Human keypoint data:
__________

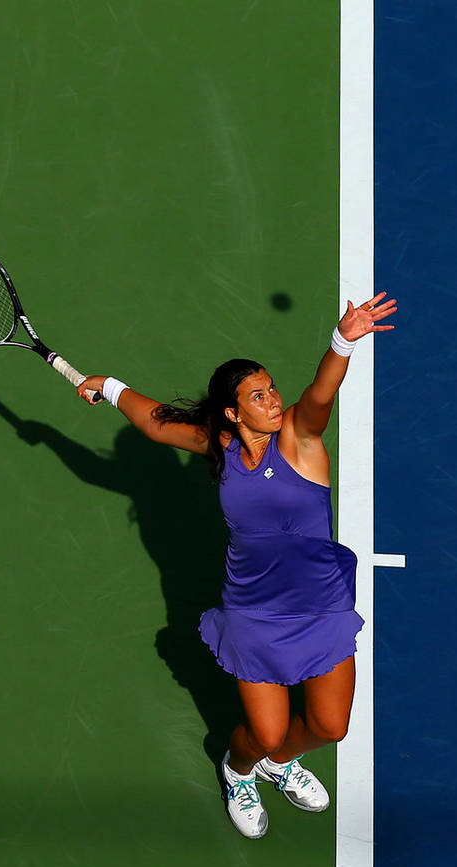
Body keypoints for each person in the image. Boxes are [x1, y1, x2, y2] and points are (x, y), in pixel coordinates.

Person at [76, 293, 396, 837]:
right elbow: (155, 424)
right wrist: (107, 387)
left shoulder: (300, 436)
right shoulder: (219, 446)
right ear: (233, 412)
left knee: (328, 726)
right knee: (265, 734)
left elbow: (322, 393)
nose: (273, 400)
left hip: (320, 606)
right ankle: (242, 767)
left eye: (271, 389)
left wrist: (343, 339)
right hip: (253, 611)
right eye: (258, 395)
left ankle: (280, 764)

__________

# HOW TO COMPLETE THIS TASK
Nothing but the lines from the one containing "left hip: (320, 606)" through the end of the entries belongs in the answer; repeat them exactly.

# ANSWER
left hip: (320, 606)
right ankle: (242, 767)
left eye: (271, 389)
left wrist: (343, 339)
right hip: (253, 611)
right eye: (258, 395)
left ankle: (280, 764)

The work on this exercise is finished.